Ричард Пайпс - Русская революция. Книга 3. Россия под большевиками 1918 — 1924
Меньшевики, не принимавшие участия ни в Комуче, ни в Директории, склонялись в этом направлении еще до омского переворота. Л.Мартов, лидер интернационалистского крыла партии, призывал к нейтралитету в гражданской войне уже в июле 1918 года — на том основании, что поражение белых может повлечь за собою создание демократического правительства в России129. В конце октября, возбужденный мыслью о возможности революции в Германии, меньшевистский ЦК объявил большевистскую «революцию» «исторически неизбежной»130. 14 ноября — через три дня после заключения перемирия на западном фронте — тот же ЦК призвал весь революционный элемент подняться против «англоамериканского империализма»131. Видные меньшевики, среди них — Федор Дан, призывали рабочих и крестьян «формировать единый революционный фронт против наступления контрреволюции и хищнического империализма», предупреждая «всех врагов русской революции… что, когда встает вопрос защиты революции, наша партия, во всей ее силе, станет плечом к плечу с советским правительством»132. В декабре 1919 года социал-демократы интернационалисты проголосовали за присоединение к коммунистической партии133.

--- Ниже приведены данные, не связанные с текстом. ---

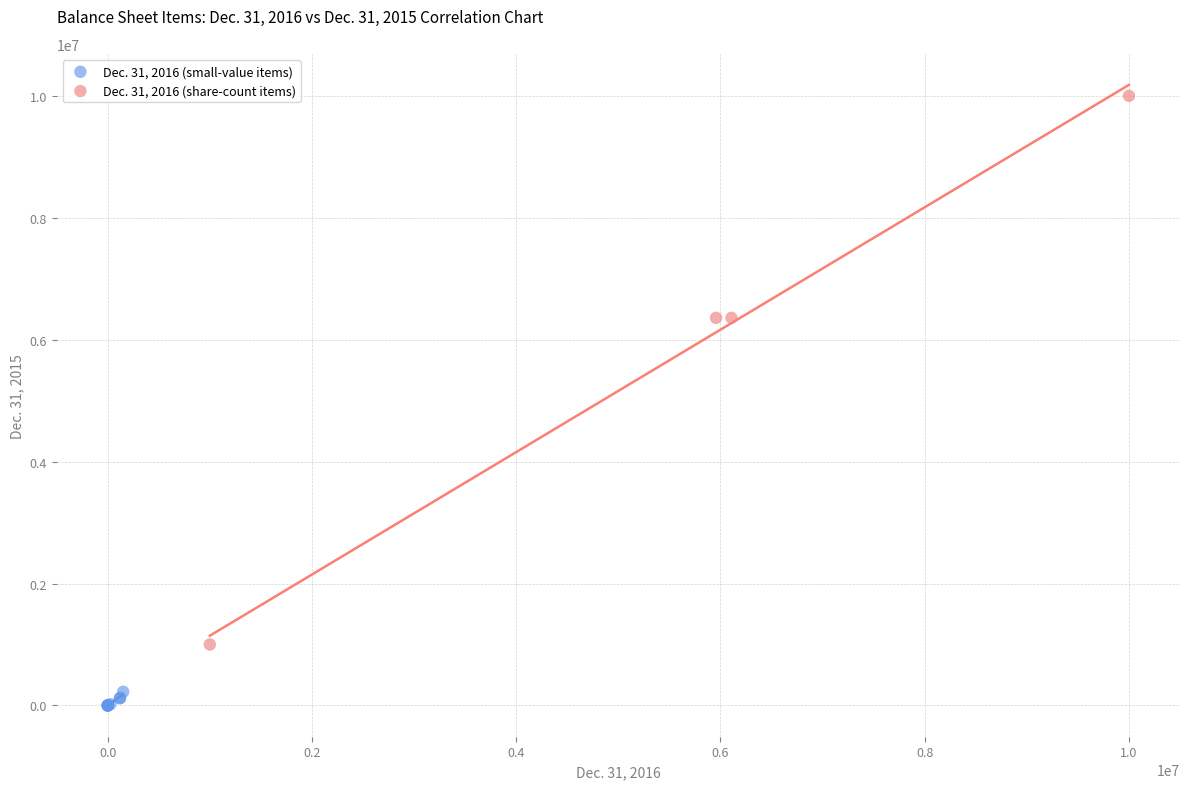

What are all the series names shown in the legend?

Dec. 31, 2016 (small-value items), Dec. 31, 2016 (share-count items)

В благодарность за резкое изменение курса большевистское руководство отменило принятое в предыдущем июне решение об изгнании меньшевиков из Советов134. В январе 1919 года партия получила разрешение на публикацию своего органа, газеты «Всегда вперед». Однако газета публиковала такие резкие статьи с критикой правительства, особенно красного террора, что была закрыта после выпуска нескольких номеров. Больше она не выходила.

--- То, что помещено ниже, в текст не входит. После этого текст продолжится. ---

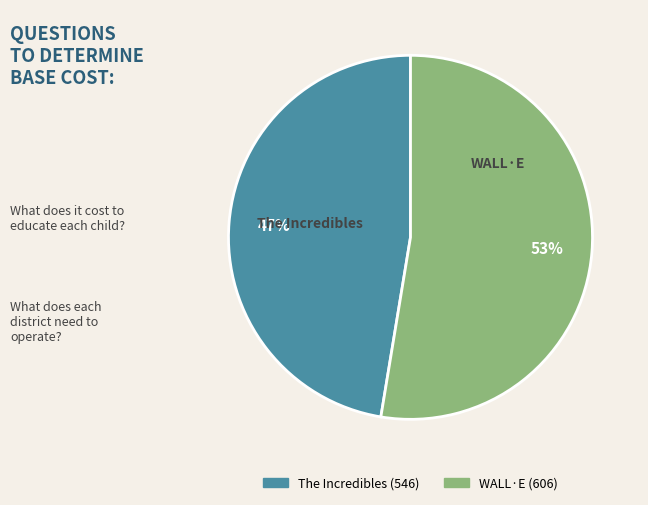

How many segments does this pie chart have?

2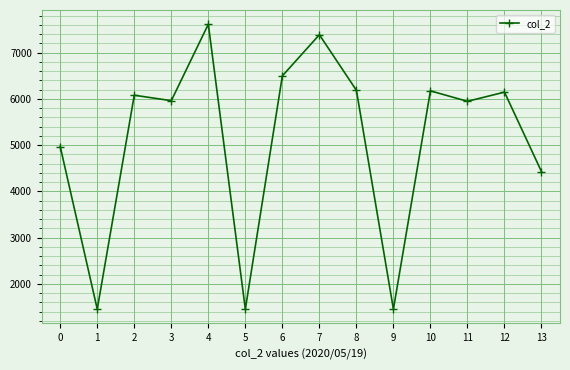

Count the number of categories in the chart.

14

Эсеры приняли пробольшевистскую ориентацию не с такой готовностью. В отличие от меньшевиков, представлявших собою небольшой остаток социал-демократической партии без какого-либо политического будущего, они, партия, привлекшая наибольшее число сторонников, считали, что им сама история вручила мандат на управление Россией. В декабре 1918-го, после падения Директории, Уфимский комитет партии эсеров, опора Комуча, начал переговоры с Москвой. Переговоры завершились в январе изданием призыва ко всем солдатам «Народной армии прекратить гражданскую войну с Советской властью, являющейся в настоящий исторический момент единственной революционной властью эксплуатируемых классов для подавления эксплуататоров, и обратить свое оружие против диктатуры Колчака»135. Тем частям Народной армии, которые последуют этому призыву, была обещана амнистия. В результате практически все части Народной армии перешли к красным136. Большевики в процессе переговоров заставили Уфимскую делегацию отказаться от идеи созыва Учредительного собрания137.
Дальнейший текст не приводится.